I was convinced that Stalin would never accept the England offer. 'Russia has no interest in maintaining Poland and Stalin knows that it is the end of his regime no matter whether his soldiers come out of a war victoriously or beaten. Litvinow's replacement was decisive. I brought about the change toward Russia gradually. In connection with the commercial treaty we got into political conversation. Proposal of a non-aggression pact. Then came a general proposal from Russia. Four days ago I took a special step, which brought it about that Russia answered yesterday that she is ready to sign. The personal contract with Stalin is established. The day after tomorrow von Ribbentrop will conclude the treaty. Now Poland is in the position in which I wanted her.
We need not be afraid of a blockade. The East will supply us with grain, cattle, coal, lead and zinc. It is a big arm, which demands great efforts. I am only afraid that at the last minute some Schweinhund [literally, swineherd's dog; figuratively, filthy person] will make a proposal for mediation.
The political arm is set farther. A beginning has been made for the destruction of England's hegemony. The way is open for the soldier, after I have made the political preparations.

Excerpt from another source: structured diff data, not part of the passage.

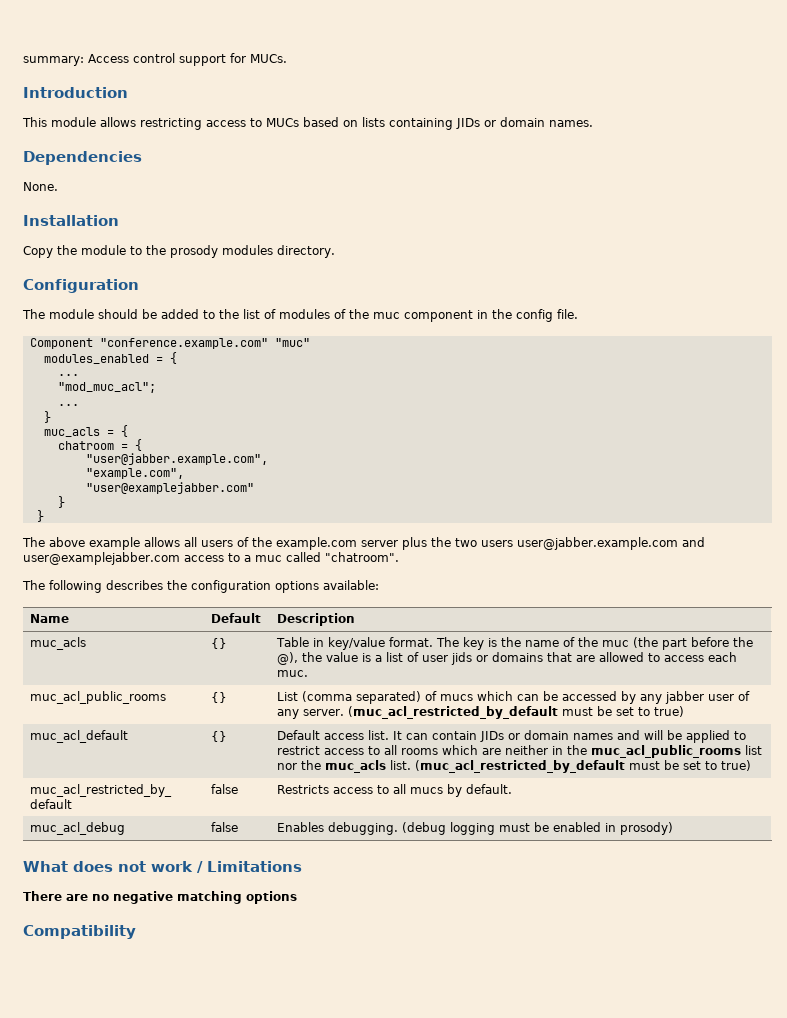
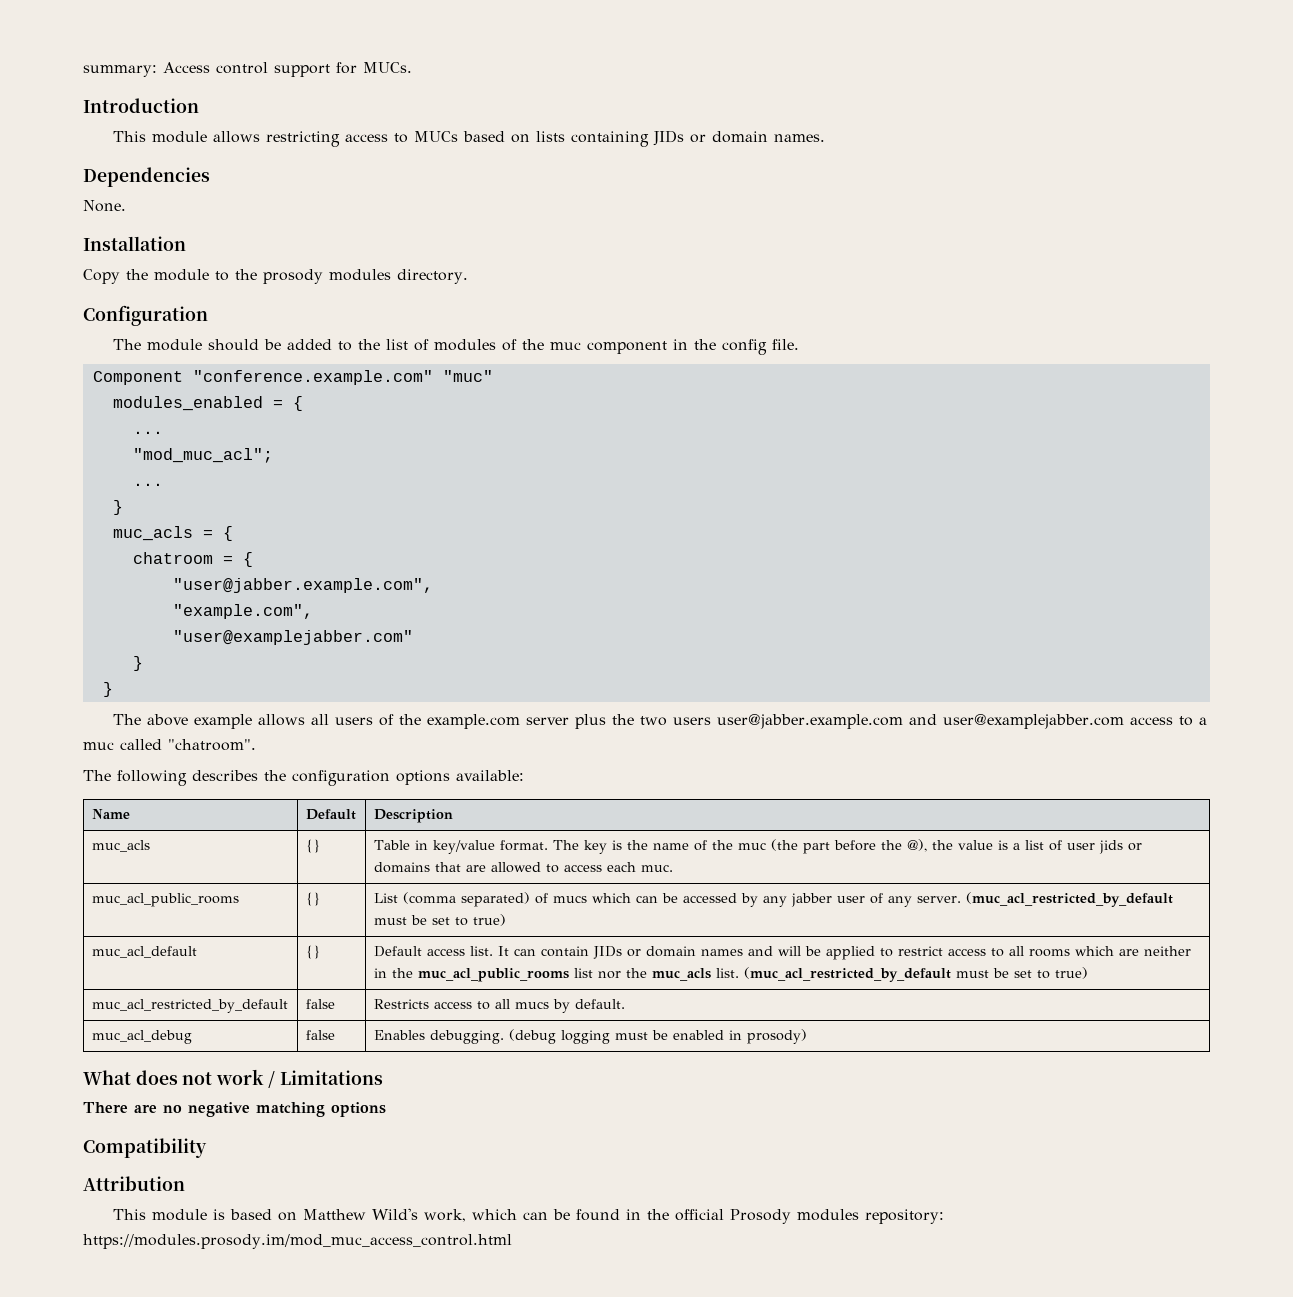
(136, 932) none -> [83,1176,185,1191] [112,1208,944,1224] [83,1234,512,1249] // Attribution // This module is based on Matthew Wild's work, which can be found in the official Prosody modules repository: https://modules.prosody.im/mod_muc_access_control.html

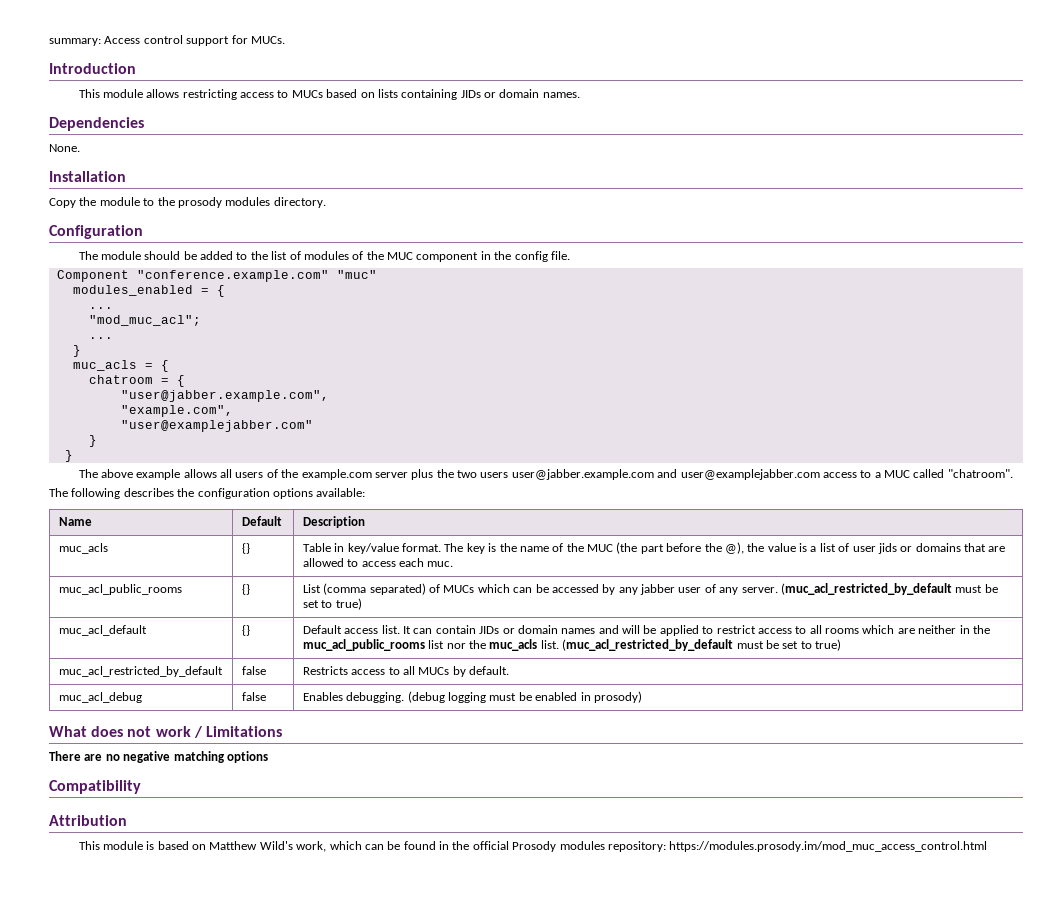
[549,342,581,350] muc -> [387,252,414,260] MUC
[83,742,114,750] muc -> [884,470,911,478] MUC
[737,842,766,850] muc -> [587,544,614,552] MUC
[552,895,587,903] mucs -> [443,585,475,593] MUCs
[514,1001,549,1009] mucs -> [418,667,450,675] MUCs

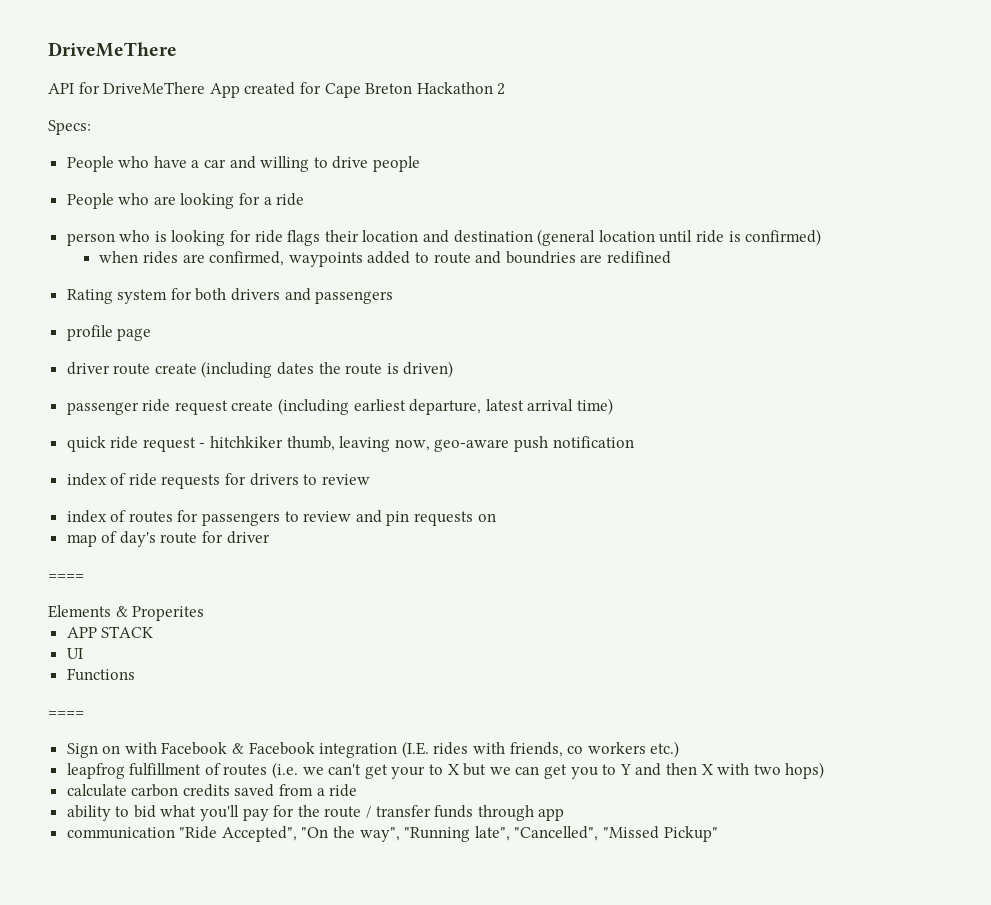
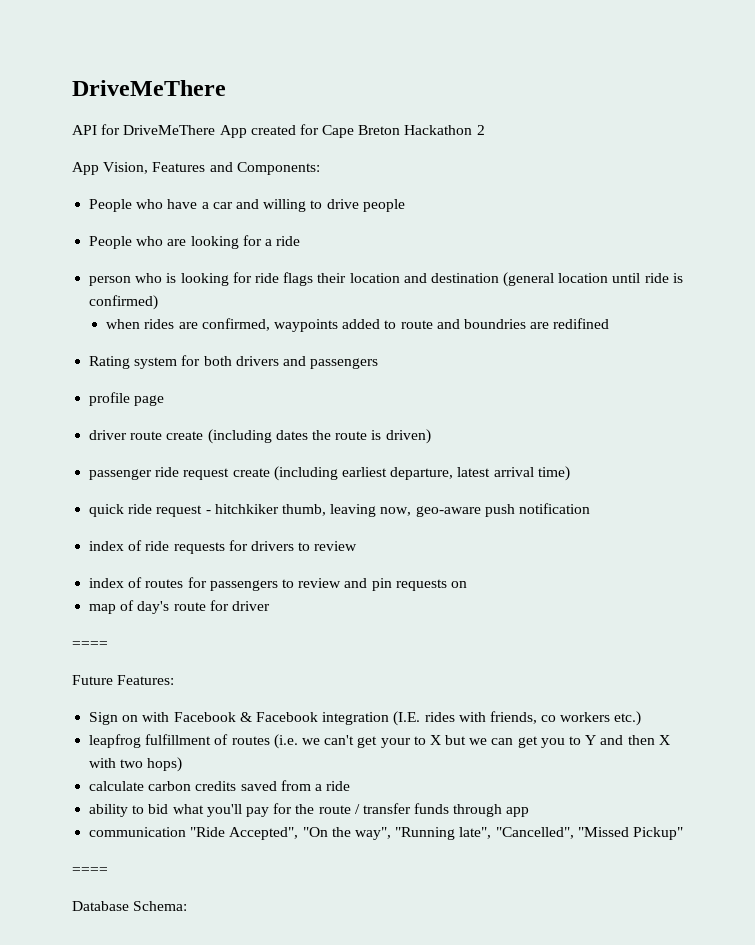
[48,120,91,135] Specs: -> [72,162,320,175] App Vision, Features and Components:
[48,605,205,621] [66,626,154,638] [66,648,83,659] [66,668,135,681] [48,711,84,717] Elements & Properites // APP STACK // UI // Functions // ==== -> [72,675,175,685] Future Features:
(718, 834) none -> [72,867,108,874] [72,901,188,911] // ==== // Database Schema:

Today's publication of the non-aggression pact with Russia hit like a shell. The consequences cannot be overlooked. Stalin also said that this course will be of benefit to both countries. The effect on Poland will be tremendous.
Goering answers with thanks to the Fuehrer and the assurance that the armed forces will do their duty.
SECOND SPEECH BY THE FUEHRER ON 22 AUG 1939
It may also turn out differently regarding England and France. One cannot predict it with certainty. I figure on a trade-barrier not on blockade, and with severance of relations. Most iron determination on our side. Retreat before nothing. Everybody shall have to make a point of it that we were determined from the be- ginning to fight the Western powers. Struggle for life or death. Germany has won every war as long as she was united. Iron, unflinching attitude of all superiors, greatest confidence, faith in victory, overcoming of the past by getting used to heaviest strain. A long period of peace would not do us any good. Therefore it is necessary to expect everything. Manly bearing. It is not machines that fight each other. We have the better quality of men. Mental factors are decisive. The opposite camp has weaker people. In 1918, the Nation fell down because the mental prerequisites were not sufficient. Frederic the Great secured final success only through his mental power.
Destruction of Poland in the foreground. The aim is elimination of living forces, not the arrival at a certain line: Even if war should break out in the West, the destruction of Poland shall be the primary objective. Quick decision because of the season.
I shall give a propagandistic cause for starting the war-never mind whether it be plausible or not. The victor shall not be asked, later on, whether we told the truth or not. In starting and making a war, not the Right is what matters but Victory.
Have no pity. Brutal attitude. 80 million people shall get what is their right. Their existence has to be secured. The strongest has the Right. Greatest severity.
Quick decision necessary. Unshakable faith in the German soldier. A crisis may happen only if the nerves of the leaders give way.
First aim; advance to the Vistula and Narew. Our technical superiority will break the nerves of the Poles. Every newly created Polish force shall again be broken at once. Constant war of attrition.
New German frontier according to healthy principles. Possibly a protectorate as a buffer. Military operations shall not be influenced by these reflections. Complete destruction of Poland is the military aim. To be fast is the main thing. Pursuit until complete elimination.
Conviction that the German Wehrmacht is up to the requirements. The start shall be ordered, probably by Saturday morning.